The Redwood Rocketry Team placed in the top 100 teams in the Team America Rocketry Challenge (TARC) across the country, qualifying them for the National Finals in Washington, D.C. on May 9. Results were announced on Friday, April 3.
TARC is comprised of nearly 700 teams nationwide with participants in grades seven through twelve.
The Redwood Rocketry Team, also known as Alpha Strike Force, is comprised of juniors Max Lukianchikov, Isaac Perper, Matt Ross, Danny Geitheim, Andy Ehrenberg, and Zack Kopstein.
To qualify for the National Finals this year, each team had three official launches to build and fly a rocket carrying a raw egg as close to 800 feet as possible and then return the egg uncracked to the ground in 46-48 seconds.
According to the TARC website, a new requirement this year stated that the rocket had to separate during flight, and the motor and the egg had to return to the ground detached from one another in separate pieces of the rocket.
Each team was allowed to launch their rocket as many times as they wanted for practice, but they had to declare two or three launches as “official” prior to take off. After an initial official launch that Lukianchikov said went poorly, the team completed two more successful official launches at Moffett Field on Sunday, March 29.
“Our second qualifying flight went really, really well,” Lukianchikov said. “It got to 790 feet and it was perfect timing, and then the third one was 801 and we were a second and a half off.”
The scores from each team’s top two official launches were averaged to give their overall score, and the remaining launch was discarded.
Before the competition in May, Kopstein said the team will just have to continue practicing.
“The first launch at Nationals is exactly the same as these ones,” Kopstein said. “Seventy-five teams go home after the first launch, and the top 25 who did well on the first launch go to a second launch and that one’s different. The altitude is 775 feet and the flight time’s a little different.”

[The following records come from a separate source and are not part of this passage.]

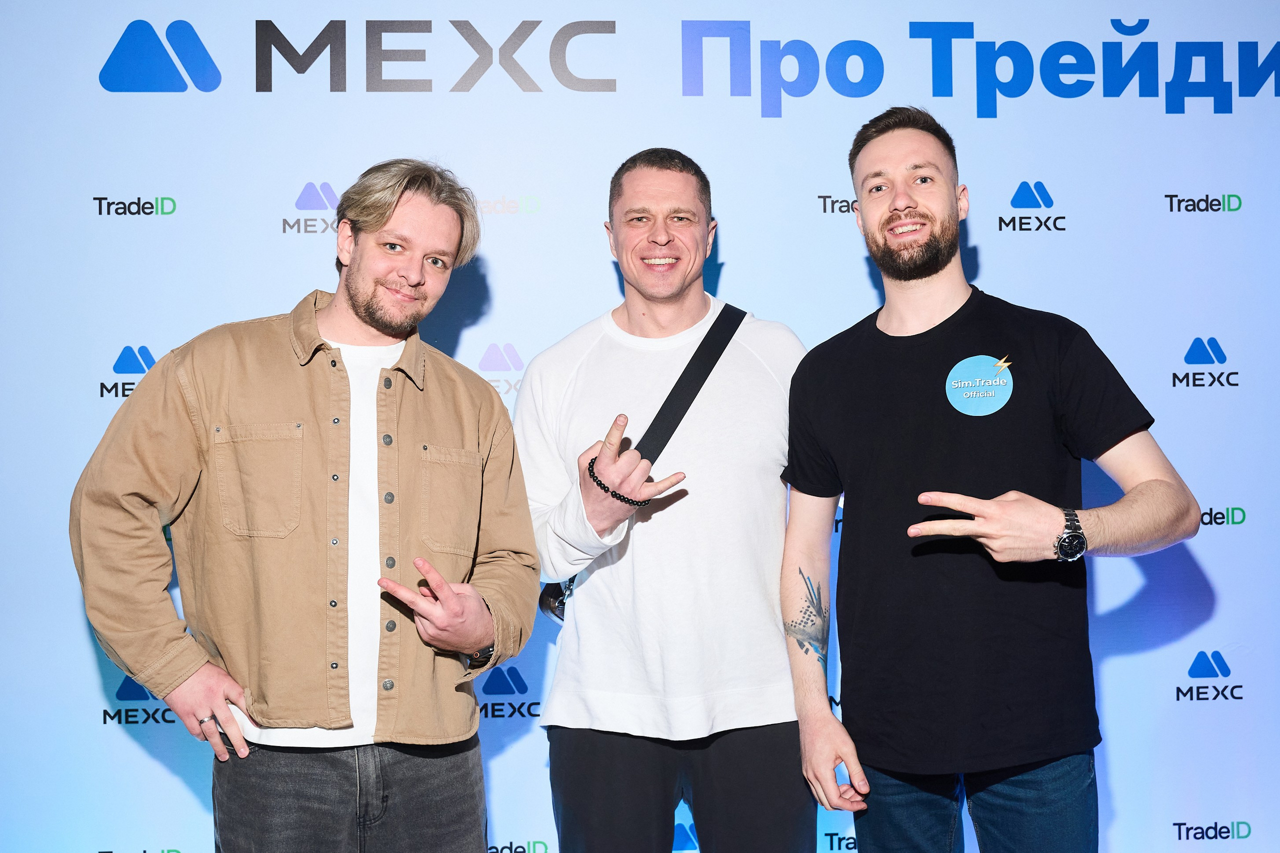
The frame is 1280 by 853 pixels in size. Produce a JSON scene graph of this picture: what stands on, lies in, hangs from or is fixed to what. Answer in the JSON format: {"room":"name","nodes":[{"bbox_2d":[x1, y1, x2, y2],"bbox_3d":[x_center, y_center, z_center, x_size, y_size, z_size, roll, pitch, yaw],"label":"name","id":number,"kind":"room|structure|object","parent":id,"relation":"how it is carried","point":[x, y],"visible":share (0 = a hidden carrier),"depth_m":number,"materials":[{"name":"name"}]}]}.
{"room":"event hall","nodes":[
{"label":"event hall","id":0,"kind":"room"},
{"bbox_2d":[0,0,1279,848],"bbox_3d":[0.133,0.015,3.673,5.117,2.713,0.057,0,-2,-3],"label":"backdrop wall","id":1,"kind":"structure","parent":0,"point":[735,247],"depth_m":3.64,"materials":[{"name":"blue"}]},
{"label":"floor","id":2,"kind":"structure","parent":0,"visible":0},
{"bbox_2d":[67,158,540,852],"bbox_3d":[-0.591,0.404,2.603,0.680,1.733,0.612,0,-2,-3],"label":"man","id":3,"kind":"object","parent":2,"relation":"on","point":[417,195],"visible":0.99,"depth_m":2.50},
{"bbox_2d":[515,148,814,852],"bbox_3d":[0.067,0.370,2.946,0.649,1.835,0.606,0,-2,-3],"label":"man","id":4,"kind":"object","parent":2,"relation":"on","point":[662,160],"visible":0.98,"depth_m":2.79},
{"bbox_2d":[538,303,740,622],"bbox_3d":[0.022,0.073,2.998,0.356,0.568,0.246,0,-2,-3],"label":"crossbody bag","id":5,"kind":"object","parent":4,"relation":"on","point":[722,349],"visible":0.33,"depth_m":3.03,"materials":[{"name":"black fabric"}]},
{"bbox_2d":[777,110,1200,852],"bbox_3d":[0.638,0.341,2.691,0.606,1.863,0.667,0,-2,-3],"label":"man","id":6,"kind":"object","parent":2,"relation":"on","point":[898,205],"visible":0.99,"depth_m":2.58}
]}

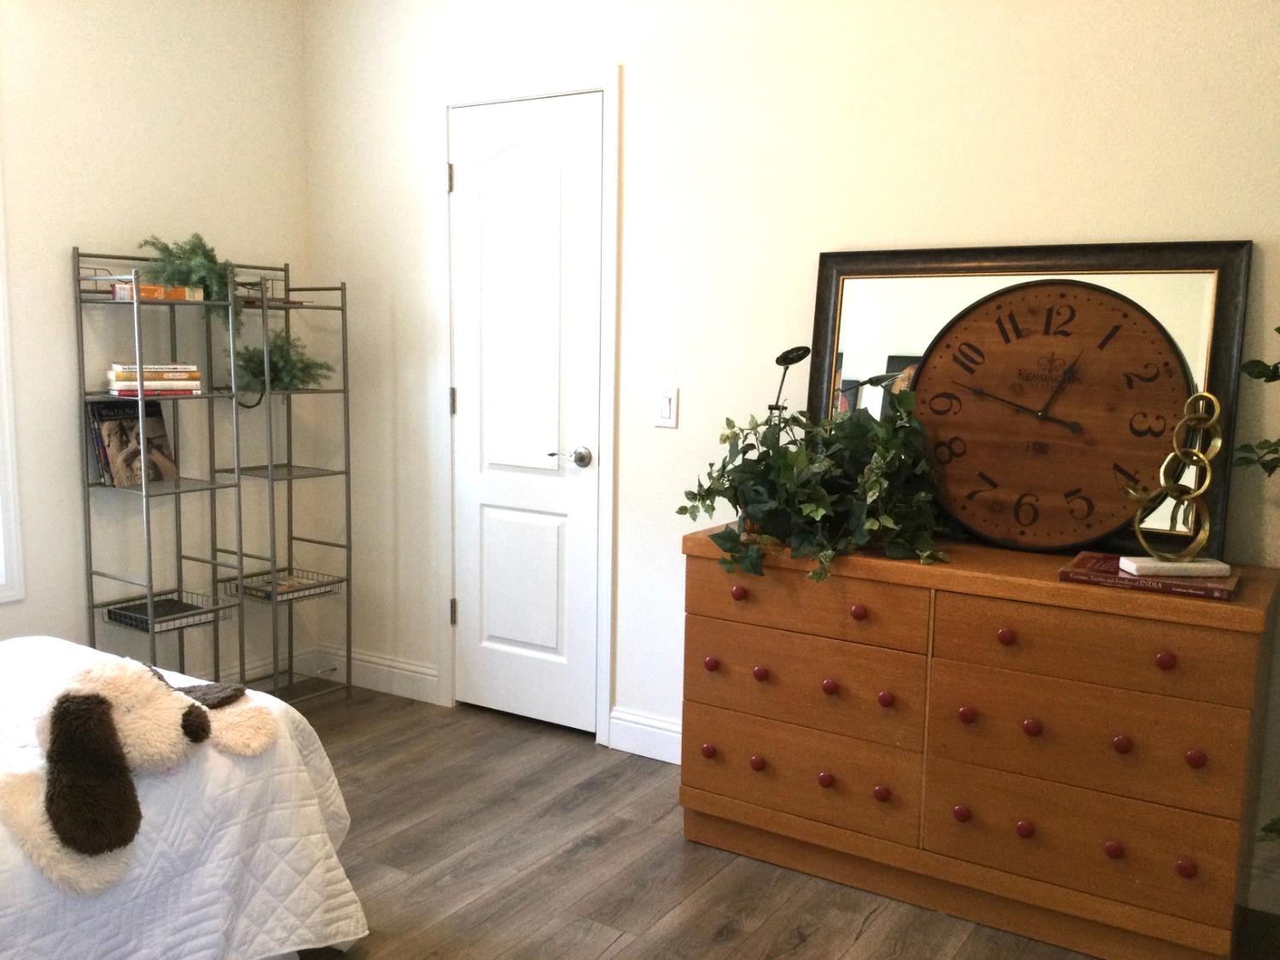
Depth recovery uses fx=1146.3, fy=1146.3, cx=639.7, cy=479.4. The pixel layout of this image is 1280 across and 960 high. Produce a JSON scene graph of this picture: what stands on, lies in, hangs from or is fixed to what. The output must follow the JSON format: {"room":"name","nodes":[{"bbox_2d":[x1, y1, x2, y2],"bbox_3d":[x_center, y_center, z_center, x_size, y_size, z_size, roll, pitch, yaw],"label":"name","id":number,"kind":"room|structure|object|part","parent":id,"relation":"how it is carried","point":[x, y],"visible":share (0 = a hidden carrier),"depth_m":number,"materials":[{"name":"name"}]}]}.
{"room":"bedroom","nodes":[
{"label":"bedroom","id":0,"kind":"room"},
{"bbox_2d":[0,0,314,680],"bbox_3d":[-2.331,-0.381,2.665,0.142,2.656,3.926,6,9,32],"label":"left wall","id":1,"kind":"structure","parent":0,"point":[67,246],"depth_m":3.67,"materials":[{"name":"paint"}]},
{"bbox_2d":[0,143,24,604],"bbox_3d":[-2.213,-0.448,2.795,0.148,1.753,1.296,6,9,32],"label":"window","id":2,"kind":"structure","parent":1,"relation":"in","point":[1,305],"depth_m":3.33,"materials":[{"name":"white"}]},
{"bbox_2d":[205,643,312,685],"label":"baseboard","id":3,"kind":"structure","parent":1,"relation":"attached to","point":[258,671],"depth_m":4.21,"materials":[{"name":"white paint"}]},
{"bbox_2d":[242,681,1278,959],"bbox_3d":[-0.471,1.158,1.730,4.379,0.101,3.997,6,9,32],"label":"floor","id":4,"kind":"structure","parent":0,"point":[610,958],"depth_m":2.83,"materials":[{"name":"brown wood"}]},
{"bbox_2d":[0,633,366,959],"bbox_3d":[-1.785,0.590,1.837,1.749,0.979,2.221,6,9,32],"label":"bed","id":5,"kind":"object","parent":4,"relation":"on","point":[51,893],"visible":0.79,"depth_m":2.15,"materials":[{"name":"white fabric"}]},
{"bbox_2d":[0,648,273,893],"bbox_3d":[-0.967,0.480,2.122,0.380,0.326,0.615,6,9,32],"label":"stuffed animal","id":6,"kind":"object","parent":5,"relation":"on","point":[83,706],"visible":0.99,"depth_m":2.01,"materials":[{"name":"beige fur"}]},
{"bbox_2d":[73,246,354,704],"bbox_3d":[-1.354,0.054,3.760,0.334,1.518,0.802,6,9,32],"label":"metal shelf","id":7,"kind":"object","parent":4,"relation":"on","point":[348,579],"visible":0.9,"depth_m":3.70,"materials":[{"name":"metal"}]},
{"bbox_2d":[87,400,179,487],"bbox_3d":[-1.600,-0.119,3.596,0.132,0.257,0.237,6,9,32],"label":"book","id":8,"kind":"object","parent":7,"relation":"on","point":[157,421],"visible":0.91,"depth_m":3.57,"materials":[{"name":"paper"}]},
{"bbox_2d":[107,362,203,396],"bbox_3d":[-1.491,-0.308,3.508,0.259,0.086,0.191,-4,9,-35],"label":"book stack","id":9,"kind":"object","parent":7,"relation":"on","point":[183,375],"visible":0.96,"depth_m":3.44,"materials":[{"name":"paper"}]},
{"bbox_2d":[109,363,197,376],"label":"book","id":10,"kind":"object","parent":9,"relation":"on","point":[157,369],"visible":0.92,"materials":[{"name":"paper"}]},
{"bbox_2d":[110,281,206,301],"bbox_3d":[-1.463,-0.568,3.481,0.190,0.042,0.216,6,9,32],"label":"book","id":11,"kind":"object","parent":7,"relation":"on","point":[173,291],"visible":0.67,"depth_m":3.41,"materials":[{"name":"paper"}]},
{"bbox_2d":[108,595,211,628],"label":"book","id":12,"kind":"object","parent":7,"relation":"in","point":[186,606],"visible":0.65,"depth_m":3.60,"materials":[{"name":"black paper"}]},
{"bbox_2d":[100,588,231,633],"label":"wire basket","id":13,"kind":"object","parent":7,"relation":"attached to","point":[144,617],"visible":0.58,"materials":[{"name":"grey metal"}]},
{"bbox_2d":[138,234,244,332],"bbox_3d":[-1.407,-0.602,3.593,0.341,0.332,0.314,6,9,32],"label":"plant","id":14,"kind":"object","parent":7,"relation":"on","point":[200,259],"visible":0.81,"depth_m":3.56,"materials":[{"name":"green plant"}]},
{"bbox_2d":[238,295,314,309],"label":"book","id":15,"kind":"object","parent":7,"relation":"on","point":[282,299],"visible":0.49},
{"bbox_2d":[231,330,329,394],"bbox_3d":[-1.219,-0.393,3.884,0.324,0.239,0.325,6,9,32],"label":"potted plant","id":16,"kind":"object","parent":7,"relation":"on","point":[253,358],"visible":0.8,"depth_m":3.84,"materials":[{"name":"green plant"}]},
{"bbox_2d":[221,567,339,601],"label":"wire basket","id":17,"kind":"object","parent":7,"relation":"in","point":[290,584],"visible":0.71,"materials":[{"name":"grey metal"}]},
{"bbox_2d":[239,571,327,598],"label":"magazine","id":18,"kind":"object","parent":7,"relation":"on","point":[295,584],"visible":0.62,"depth_m":3.98,"materials":[{"name":"paper"}]},
{"bbox_2d":[676,527,1279,959],"bbox_3d":[0.764,0.581,2.775,1.313,0.813,0.463,6,9,32],"label":"dresser","id":19,"kind":"object","parent":4,"relation":"on","point":[711,800],"visible":0.99,"depth_m":2.54,"materials":[{"name":"brown wood"}]},
{"bbox_3d":[0.177,0.701,2.981,0.033,0.036,0.033,6,9,32],"label":"knob","id":20,"kind":"part","parent":19,"relation":"part of","materials":[{"name":"red wood"}]},
{"bbox_3d":[0.179,0.468,2.926,0.030,0.035,0.031,6,9,32],"label":"knob","id":21,"kind":"part","parent":19,"relation":"part of","materials":[{"name":"red wood"}]},
{"bbox_3d":[0.243,0.281,2.832,0.032,0.033,0.032,6,9,32],"label":"knob","id":22,"kind":"part","parent":19,"relation":"part of","materials":[{"name":"red wood"}]},
{"bbox_3d":[0.298,0.717,2.917,0.034,0.037,0.033,6,9,32],"label":"knob","id":23,"kind":"part","parent":19,"relation":"part of","materials":[{"name":"red wood"}]},
{"bbox_3d":[0.299,0.482,2.865,0.032,0.036,0.033,6,9,32],"label":"knob","id":24,"kind":"part","parent":19,"relation":"part of","materials":[{"name":"red wood"}]},
{"bbox_2d":[768,345,812,425],"bbox_3d":[0.380,-0.119,3.038,0.123,0.467,0.180,-4,9,-31],"label":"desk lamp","id":25,"kind":"object","parent":19,"relation":"on","point":[796,356],"visible":0.59,"depth_m":3.00,"materials":[{"name":"black metal"}]},
{"bbox_3d":[0.371,0.728,2.844,0.596,0.193,0.048,6,9,32],"label":"drawer","id":26,"kind":"part","parent":19,"relation":"part of","materials":[{"name":"brown wood"}]},
{"bbox_3d":[0.373,0.491,2.784,0.591,0.199,0.065,6,9,32],"label":"drawer","id":27,"kind":"part","parent":19,"relation":"part of","materials":[{"name":"brown wood"}]},
{"bbox_3d":[0.377,0.292,2.735,0.564,0.142,0.060,6,9,32],"label":"drawer","id":28,"kind":"part","parent":19,"relation":"part of","materials":[{"name":"brown wood"}]},
{"bbox_2d":[677,380,949,584],"bbox_3d":[0.443,-0.008,2.790,0.735,0.470,0.466,6,9,32],"label":"potted plant","id":29,"kind":"object","parent":19,"relation":"on","point":[730,536],"visible":0.97,"depth_m":2.74,"materials":[{"name":"green plant"}]},
{"bbox_3d":[0.457,0.735,2.827,0.034,0.037,0.033,6,9,32],"label":"knob","id":30,"kind":"part","parent":19,"relation":"part of","materials":[{"name":"red wood"}]},
{"bbox_3d":[0.457,0.500,2.784,0.033,0.036,0.033,6,9,32],"label":"knob","id":31,"kind":"part","parent":19,"relation":"part of","materials":[{"name":"red wood"}]},
{"bbox_3d":[0.509,0.311,2.688,0.031,0.033,0.032,6,9,32],"label":"knob","id":32,"kind":"part","parent":19,"relation":"part of","materials":[{"name":"red wood"}]},
{"bbox_3d":[0.581,0.752,2.763,0.034,0.037,0.034,6,9,32],"label":"knob","id":33,"kind":"part","parent":19,"relation":"part of","materials":[{"name":"red wood"}]},
{"bbox_3d":[0.581,0.518,2.720,0.033,0.037,0.034,6,9,32],"label":"knob","id":34,"kind":"part","parent":19,"relation":"part of","materials":[{"name":"red wood"}]},
{"bbox_3d":[0.737,0.764,2.639,0.033,0.037,0.034,6,9,32],"label":"knob","id":35,"kind":"part","parent":19,"relation":"part of","materials":[{"name":"red wood"}]},
{"bbox_3d":[0.739,0.532,2.606,0.033,0.038,0.035,6,9,32],"label":"knob","id":36,"kind":"part","parent":19,"relation":"part of","materials":[{"name":"red wood"}]},
{"bbox_3d":[0.808,0.347,2.541,0.032,0.034,0.033,6,9,32],"label":"knob","id":37,"kind":"part","parent":19,"relation":"part of","materials":[{"name":"red wood"}]},
{"bbox_3d":[0.856,0.776,2.565,0.033,0.036,0.033,6,9,32],"label":"knob","id":38,"kind":"part","parent":19,"relation":"part of","materials":[{"name":"red wood"}]},
{"bbox_2d":[808,238,1252,560],"bbox_3d":[0.894,-0.216,2.817,1.016,0.721,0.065,6,9,32],"label":"mirror","id":39,"kind":"object","parent":19,"relation":"on","point":[859,256],"visible":0.54,"depth_m":2.78,"materials":[{"name":"mirror"}]},
{"bbox_3d":[0.866,0.545,2.547,0.032,0.035,0.032,6,9,32],"label":"knob","id":40,"kind":"part","parent":19,"relation":"part of","materials":[{"name":"red wood"}]},
{"bbox_2d":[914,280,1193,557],"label":"wall clock","id":41,"kind":"object","parent":19,"relation":"on","point":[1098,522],"visible":0.98,"depth_m":2.67,"materials":[{"name":"brown wood"}]},
{"bbox_3d":[0.939,0.785,2.486,0.528,0.191,0.041,6,9,32],"label":"drawer","id":42,"kind":"part","parent":19,"relation":"part of","materials":[{"name":"brown wood"}]},
{"bbox_3d":[0.937,0.563,2.452,0.581,0.206,0.051,6,9,32],"label":"drawer","id":43,"kind":"part","parent":19,"relation":"part of","materials":[{"name":"brown wood"}]},
{"bbox_3d":[0.939,0.349,2.412,0.562,0.155,0.042,6,9,32],"label":"drawer","id":44,"kind":"part","parent":19,"relation":"part of","materials":[{"name":"brown wood"}]},
{"bbox_3d":[1.010,0.787,2.458,0.031,0.036,0.032,6,9,32],"label":"knob","id":45,"kind":"part","parent":19,"relation":"part of","materials":[{"name":"red wood"}]},
{"bbox_3d":[1.023,0.559,2.444,0.031,0.035,0.032,6,9,32],"label":"knob","id":46,"kind":"part","parent":19,"relation":"part of","materials":[{"name":"red wood"}]},
{"bbox_2d":[1062,553,1242,600],"bbox_3d":[1.107,0.204,2.471,0.334,0.021,0.244,6,9,32],"label":"book","id":47,"kind":"object","parent":19,"relation":"on","point":[1220,592],"visible":0.75,"depth_m":2.40,"materials":[{"name":"red paper"}]},
{"bbox_2d":[1117,389,1229,576],"bbox_3d":[1.136,0.001,2.436,0.212,0.388,0.112,1,7,-2],"label":"sculpture","id":48,"kind":"object","parent":47,"relation":"on","point":[1164,563],"visible":0.99,"depth_m":2.42,"materials":[{"name":"gold metal"}]},
{"bbox_3d":[1.078,0.371,2.361,0.030,0.034,0.031,6,9,32],"label":"knob","id":49,"kind":"part","parent":19,"relation":"part of","materials":[{"name":"red wood"}]},
{"bbox_3d":[1.123,0.795,2.365,0.031,0.037,0.032,6,9,32],"label":"knob","id":50,"kind":"part","parent":19,"relation":"part of","materials":[{"name":"red wood"}]},
{"bbox_3d":[1.142,0.571,2.364,0.030,0.034,0.031,6,9,32],"label":"knob","id":51,"kind":"part","parent":19,"relation":"part of","materials":[{"name":"red wood"}]},
{"bbox_2d":[302,0,1279,913],"bbox_3d":[0.539,-0.398,3.203,4.214,2.651,0.143,6,9,32],"label":"back wall","id":52,"kind":"structure","parent":0,"point":[825,229],"depth_m":3.27,"materials":[{"name":"beige paint"}]},
{"bbox_2d":[305,642,442,703],"bbox_3d":[-0.988,0.708,4.229,0.660,0.128,0.017,6,9,32],"label":"baseboard","id":53,"kind":"structure","parent":52,"relation":"attached to","point":[385,668],"depth_m":4.20,"materials":[{"name":"white paint"}]},
{"bbox_2d":[447,93,605,740],"bbox_3d":[-0.398,-0.183,3.765,0.611,2.029,0.092,6,9,32],"label":"door","id":54,"kind":"structure","parent":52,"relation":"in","point":[552,643],"depth_m":3.76,"materials":[{"name":"white paint"}]},
{"bbox_3d":[-0.633,-0.989,3.820,0.016,0.095,0.015,6,9,32],"label":"hinge","id":55,"kind":"part","parent":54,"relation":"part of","materials":[{"name":"silver metal"}]},
{"bbox_3d":[-0.659,0.469,4.041,0.018,0.098,0.017,6,9,32],"label":"hinge","id":56,"kind":"part","parent":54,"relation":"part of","materials":[{"name":"metal"}]},
{"bbox_3d":[-0.642,-0.262,3.928,0.015,0.094,0.015,6,9,32],"label":"hinge","id":57,"kind":"part","parent":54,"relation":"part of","materials":[{"name":"metal"}]},
{"bbox_3d":[-0.222,-0.063,3.669,0.132,0.065,0.106,6,9,32],"label":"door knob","id":58,"kind":"part","parent":54,"relation":"part of","materials":[{"name":"silver metal"}]},
{"bbox_2d":[436,68,620,748],"bbox_3d":[-0.337,-0.224,3.823,0.793,2.114,0.160,6,9,32],"label":"door frame","id":59,"kind":"structure","parent":52,"relation":"attached to","point":[610,78],"depth_m":3.69,"materials":[{"name":"white paint"}]},
{"bbox_2d":[608,706,685,764],"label":"baseboard","id":60,"kind":"structure","parent":52,"relation":"attached to","point":[653,738],"depth_m":3.60,"materials":[{"name":"white paint"}]},
{"bbox_2d":[652,386,679,428],"bbox_3d":[0.074,-0.217,3.422,0.074,0.117,0.012,6,9,32],"label":"light switch","id":61,"kind":"object","parent":52,"relation":"attached to","point":[666,404],"visible":0.98,"depth_m":3.42,"materials":[{"name":"white plastic"}]},
{"bbox_2d":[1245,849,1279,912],"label":"baseboard","id":62,"kind":"structure","parent":52,"relation":"attached to","point":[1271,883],"depth_m":2.66,"materials":[{"name":"white paint"}]},
{"bbox_2d":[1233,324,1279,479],"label":"plant","id":63,"kind":"object","parent":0,"point":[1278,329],"visible":1,"depth_m":2.25,"materials":[{"name":"green plant"}]},
{"bbox_2d":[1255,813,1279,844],"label":"plant","id":64,"kind":"object","parent":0,"point":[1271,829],"visible":0.95,"depth_m":2.34,"materials":[{"name":"green plant"}]}
]}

Kopstein said if they place in the top 25 teams, they will have to add extra weight on to their rocket to make the flight height closer to 775 feet. Lukianchikov added that, at Nationals, they will not have any time to practice before their official launch.
“We just need to figure out how to launch it first time without any practice and get it as close to 800 feet as possible,” Lukianchikov said.
According to the TARC website, top placing teams at Nationals will split over $60,000 in cash, and the first place team will travel to France to compete in the International Rocketry Challenge in June.
The Redwood Rocketry Team hopes to place in the top ten teams at Nationals and also hopes to win the Best Dressed category, according to Lukianchikov.